スペイン総選挙について
- 与党が議席を大幅に減らした一方、野党も過半数を獲得するに至らず、政権協議は難航しそうです。
- 左派政党の伸長は、財政再建優先の政策スタンスに対する国民不満の表れと考えられます。
- 市場への影響は限定的ですが、左右へ支持の分離が進むことは社会の安定にとって懸念材料です。
左右拮抗で双方が連立政権協議か
12月20日に実施されたスペイン総選挙は、中道右派の与党が大幅に議席を減らし、一方で、左派政党が大きく躍進しました。ただし、双方とも過半数を制するに至りませんでした。ラ・ホイ現首相率いる与党国民党は下院で123議席(前回186)でした。同じ中道右派のシウダダノス(市民党)(40議席)が連立相手と想定されていますが、両党合わせても163議席と過半数に届きませんでした。
一方、左派政党については、今回台風の目とされていたPODEMOSが69議席獲得しました。また、社会労働党が90議席(前回110)でした。統一左翼(2議席)を加えると、下院で161議席とこちらも過半数に届きませんでした。一方、上院は国民党と市民党合計で130議席と、間接選出分が加われば過半数を維持すると思われます。この他、カタルーニャ州、バスク州で分離独立を目指す政党も一定の議席を確保しました。どこも優位に立てない中、政権協議は難航しそうです。
今後も波乱要因抱える欧州の政治情勢
左派政党の躍進はギリシャの急進左派連合(SYRIZA)にも見られますが、これは財政再建優先で国民経済が低迷を強いられることに対する国民の不満の表れと考えられます。この他、フランスでは右派の国民戦線が地方選挙で躍進、少し前では14年の欧州議会選挙で中道が後退するなど、支持層の左右分離が進んでいるのが最近の欧州の政治情勢といえます。

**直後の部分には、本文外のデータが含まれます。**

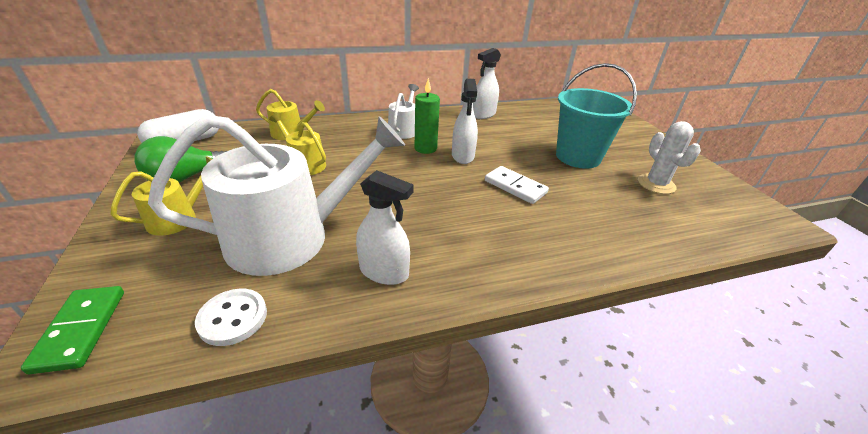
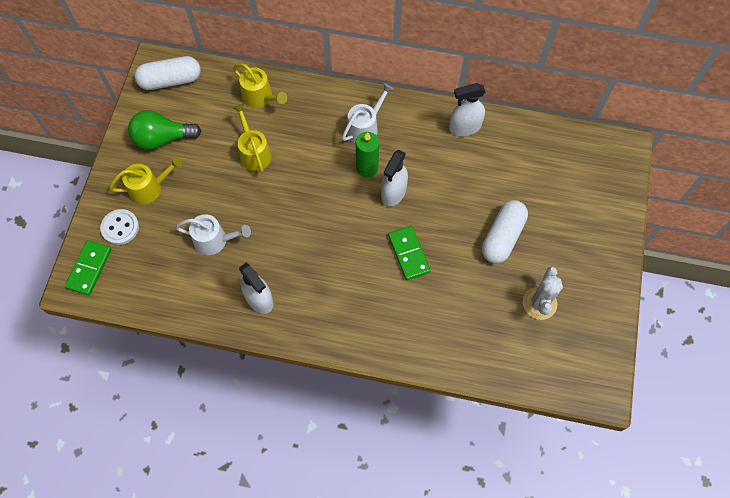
camera: 30 degrees right, 30 degrees up
white watering can [148,115,405,276] -> white watering can [175,214,251,255], size x0.47
white button [195,289,267,346] -> white button moved to [100,209,139,245]
white domino [485,166,549,204] -> green domino [388,226,431,280]
turquoise bucket [556,63,637,169] -> white capsule [482,200,528,264]

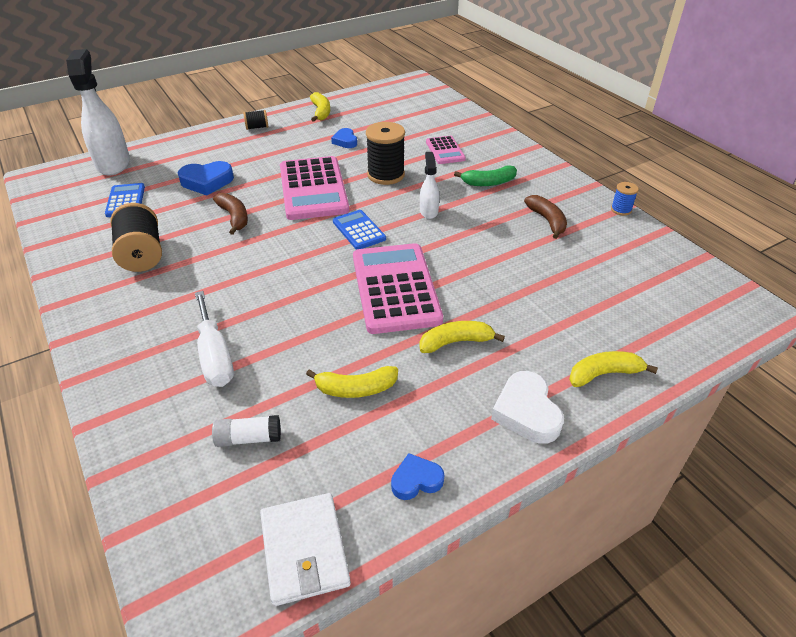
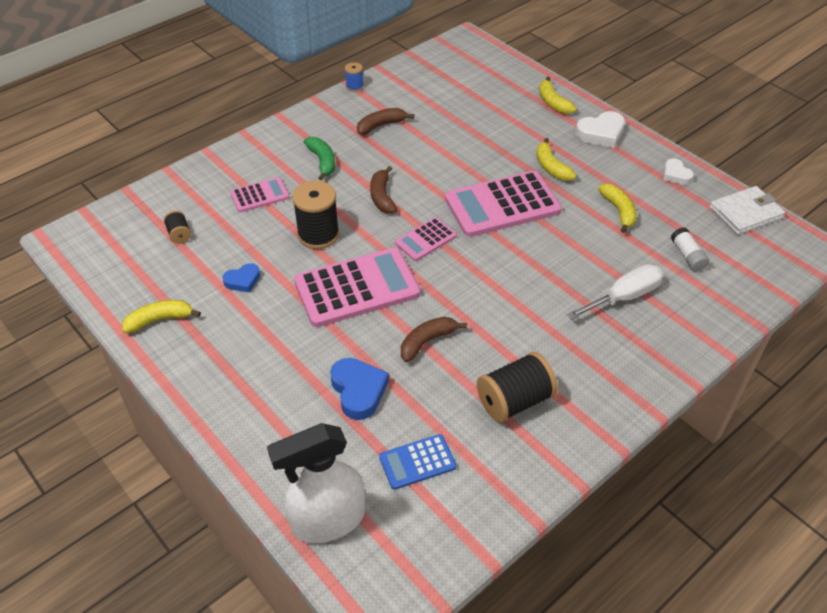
camera: 100 degrees left, 5 degrees up
black spool [243,110,268,130] -> black spool moved to [164,210,191,244]
blue calculator [333,210,386,250] -> pink calculator [395,217,457,261]
blue heart [391,453,444,500] -> white heart [663,158,694,185]
white spray bottle [420,152,439,219] -> brown banana [370,166,397,214]

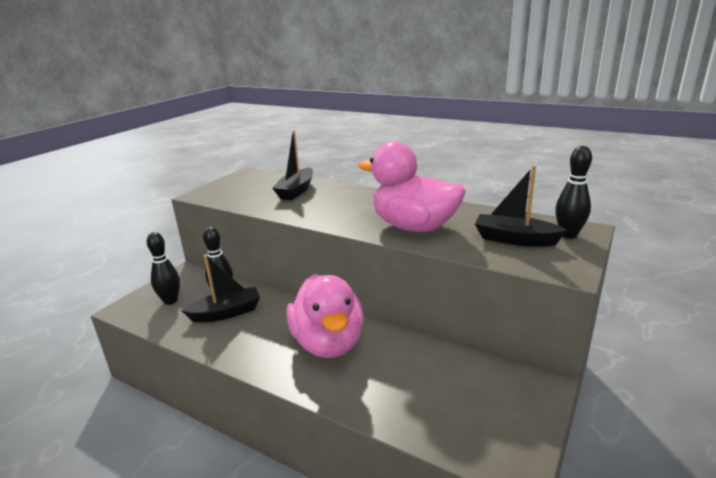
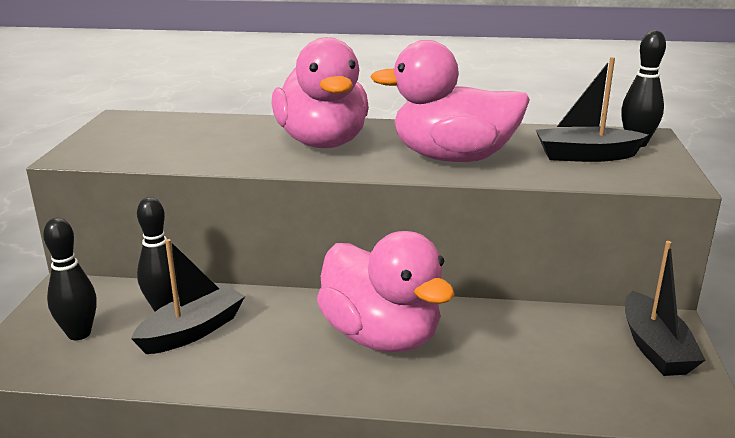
camera: 25 degrees left, 0 degrees up
black boat [272,130,313,200] -> black boat moved to [625,241,705,376]
none -> pink duck [271,37,369,148]

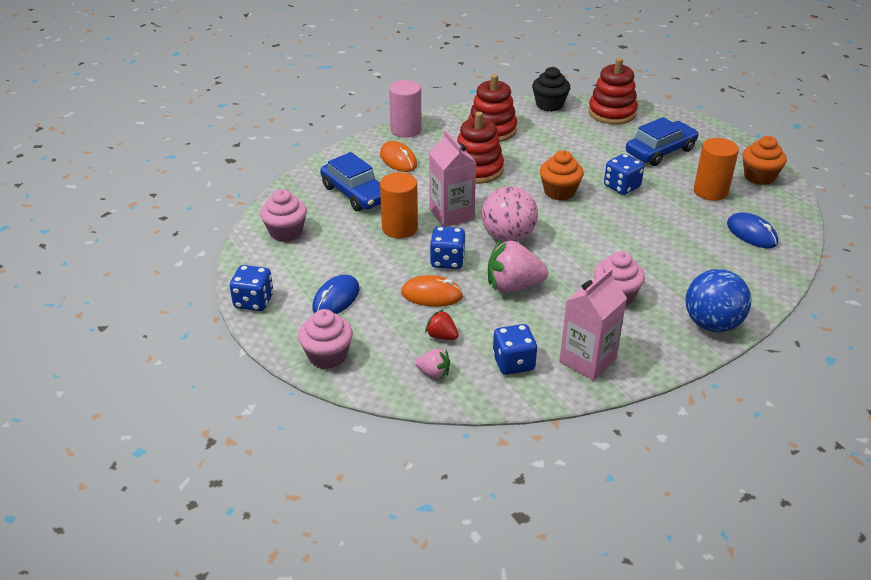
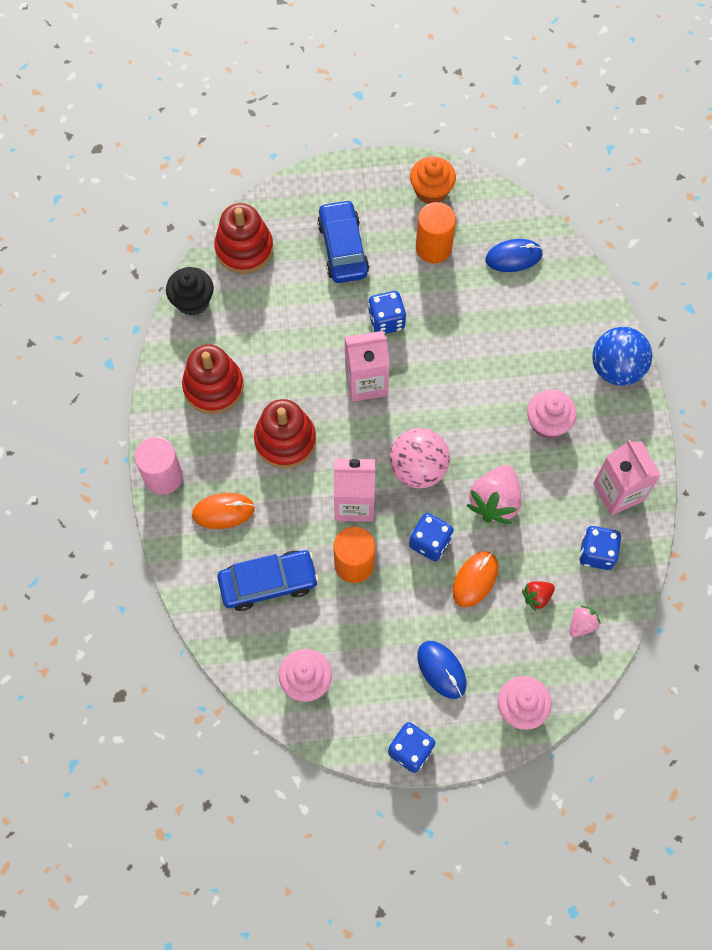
camera: 65 degrees left, 30 degrees up
orange cupcake [540,150,584,201] -> pink carton [345,331,390,402]

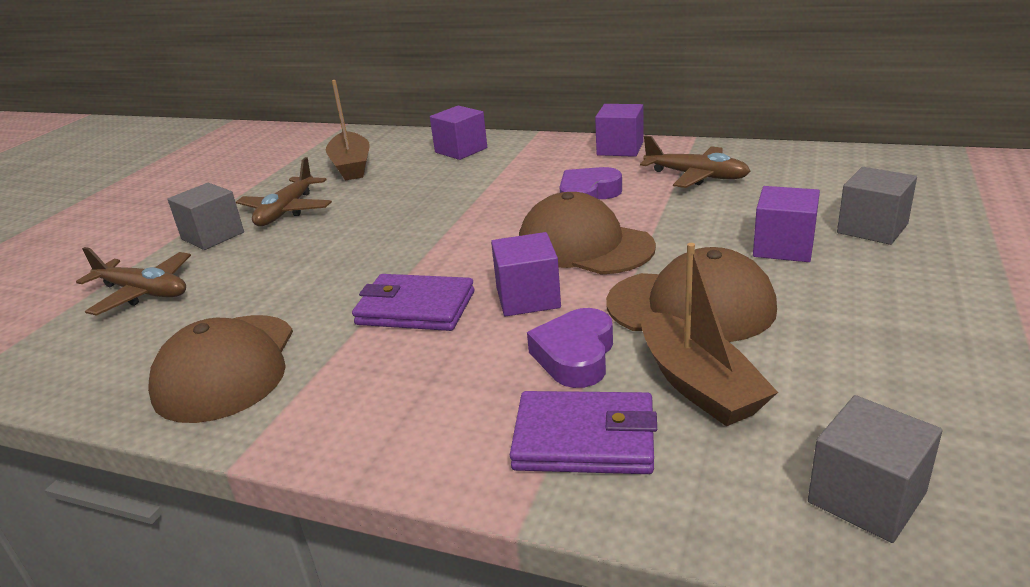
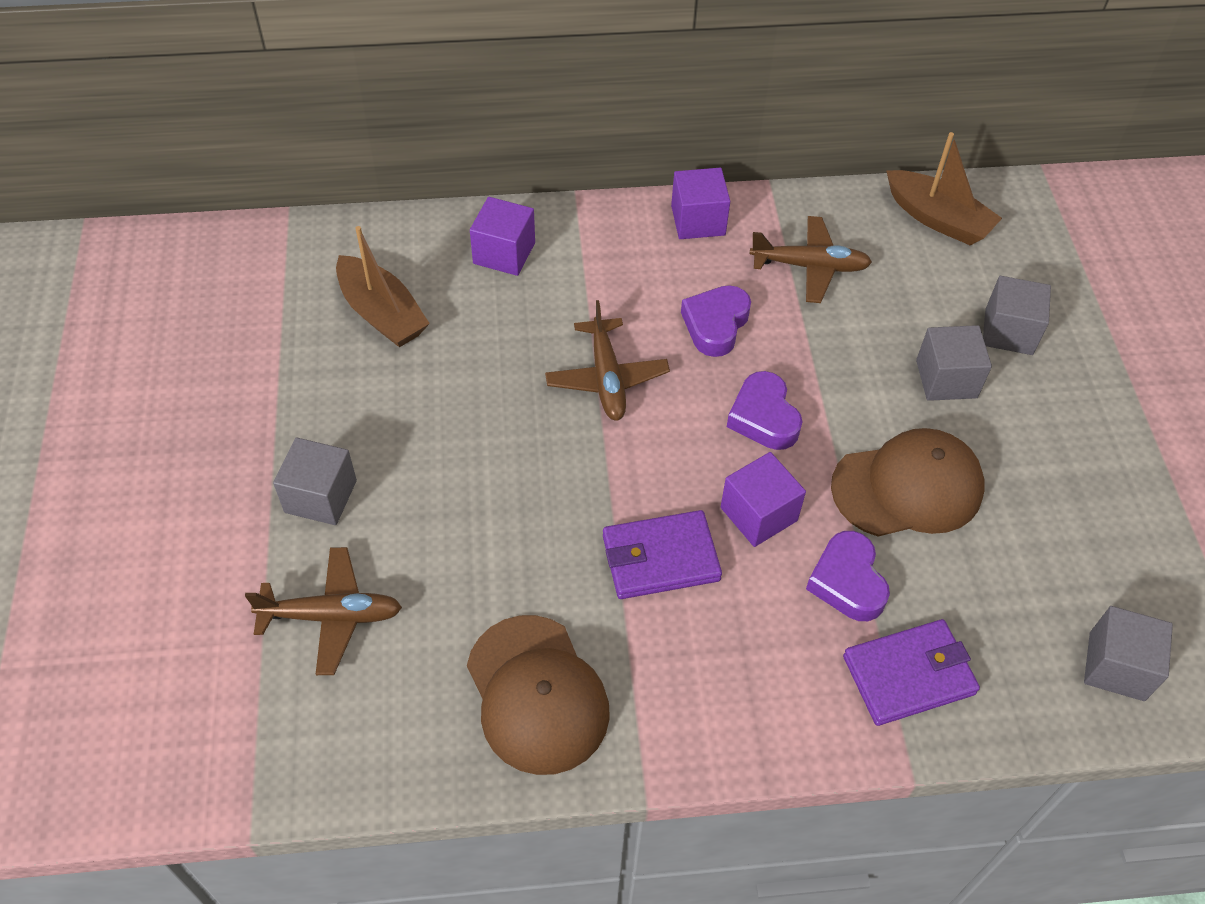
camera: 30 degrees left, 25 degrees up
brown plane [236,157,332,226] -> brown plane moved to [545,300,670,421]
brown cap [519,192,656,274] -> purple heart [727,371,802,450]
brown boat [641,243,778,426] -> brown boat moved to [886,132,1002,246]
purple cube [753,186,820,262] -> grey cube [916,325,992,401]

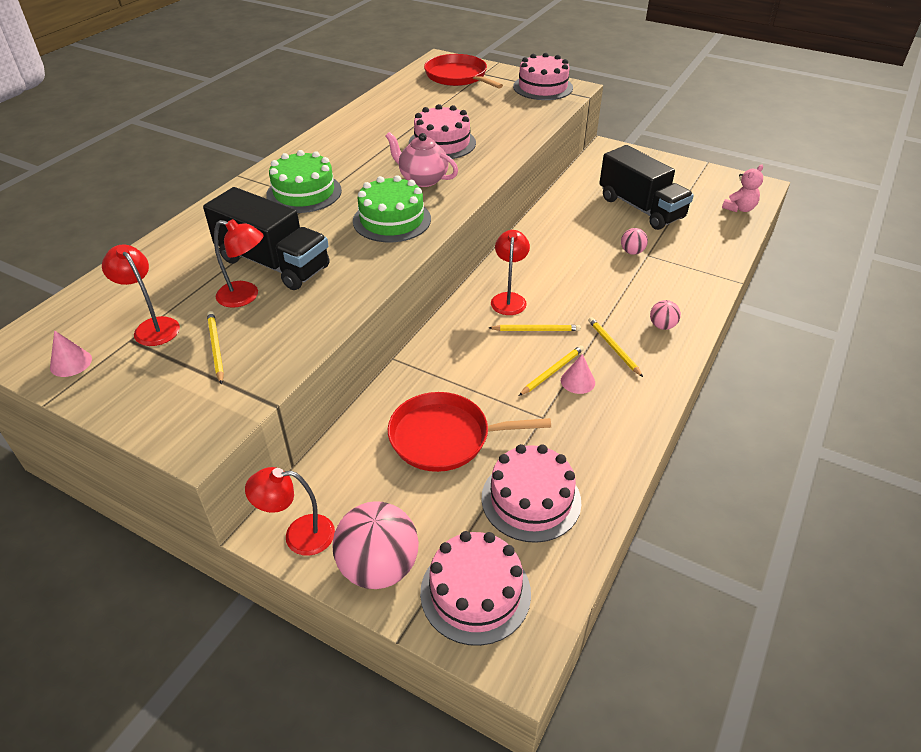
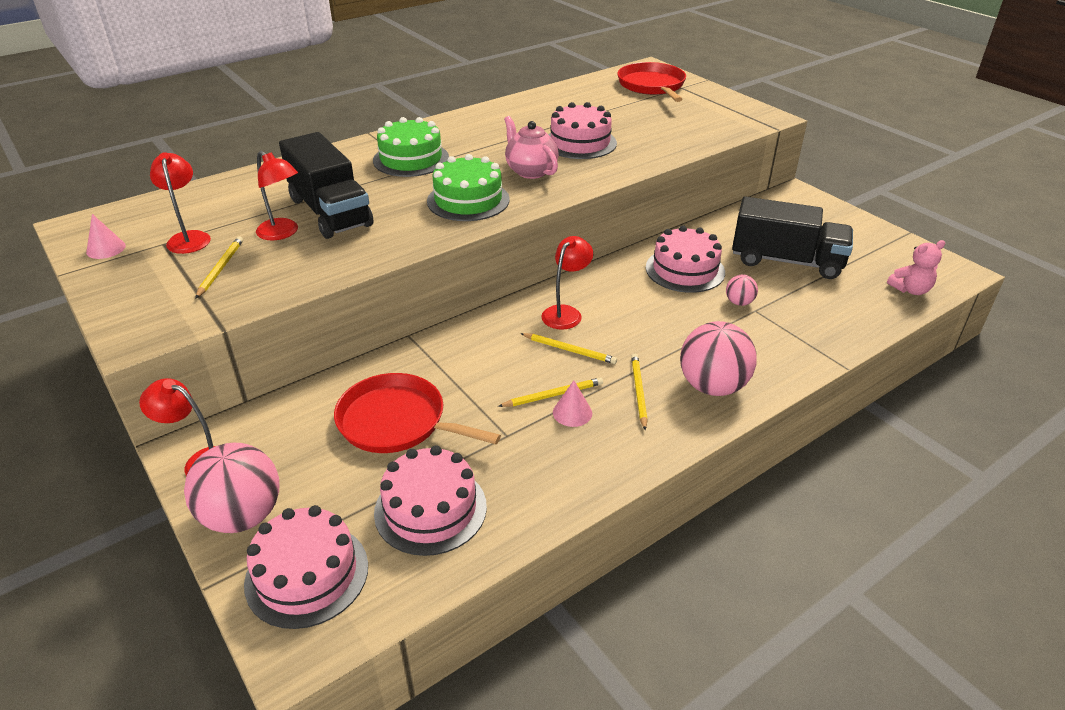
camera: 25 degrees right, 5 degrees down
pink cake [513,53,573,100] -> pink cake moved to [646,225,725,293]
black truck [599,145,694,230] -> black truck turned 60 degrees counterclockwise [732,196,853,279]
pink ball [650,300,681,330] -> pink ball [680,321,757,396], size x2.07

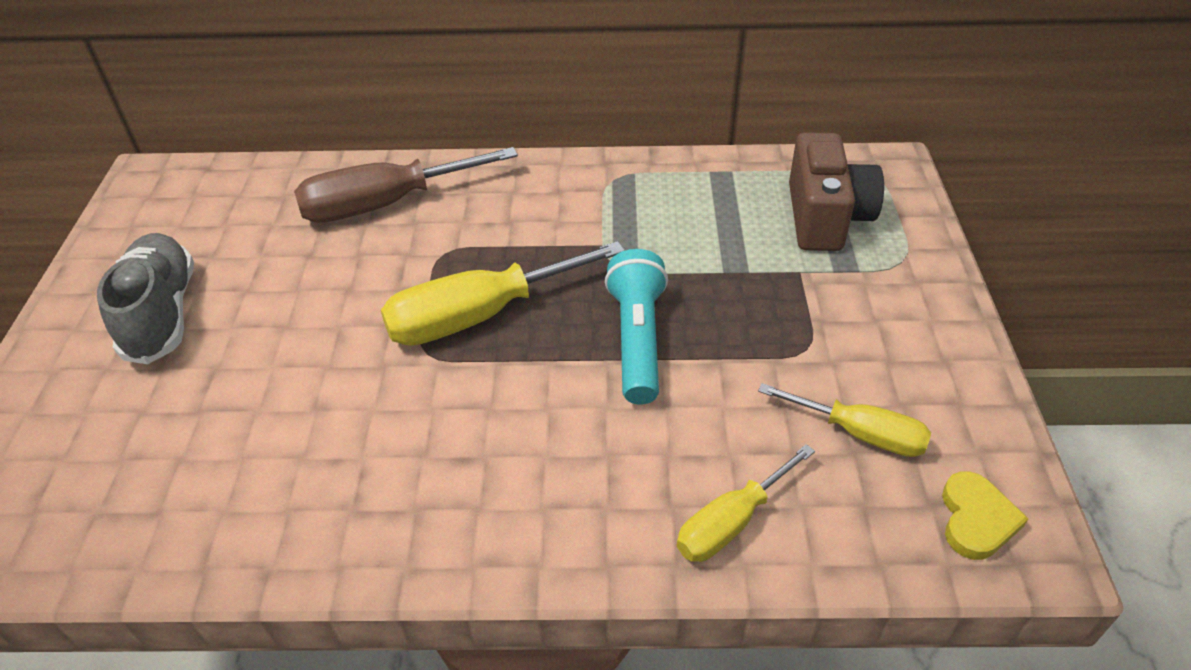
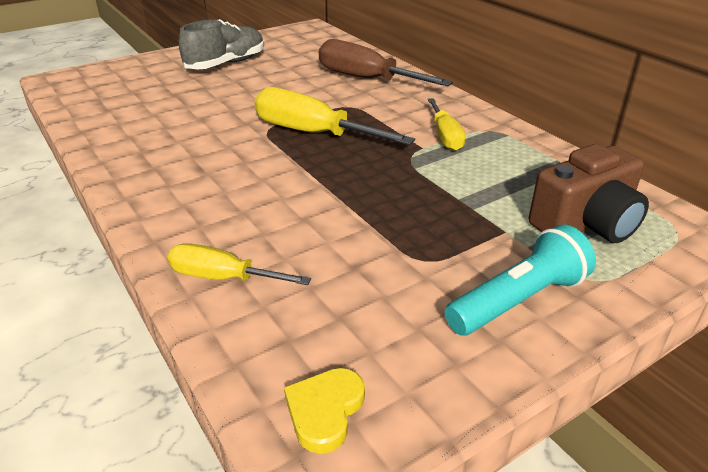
camera: 55 degrees right, 10 degrees down
turquoise flashlight [605,249,668,405] -> turquoise flashlight moved to [445,225,596,336]
yellow screwdriver [758,383,931,457] -> yellow screwdriver moved to [427,98,466,151]
yellow heart [942,471,1029,560] -> yellow heart turned 135 degrees clockwise [284,368,365,454]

今回のスペイン総選挙は、ギリシャで政治的混乱や債務危機が注目されていた今年前半は波乱要因として注目されていましたが、直前では左派の躍進がほぼ織り込まれ、市場では大きな動きは出ませんでした。しかし、欧州各国の政党支持が左右に分離することは、社会や経済を不安定にするという懸念があります。16年は、前半中心に周辺の数カ国で総選挙が実施されるほか、ドイツの州選挙も各所で実施される予定であり、左右両派の動向が注目されるところです。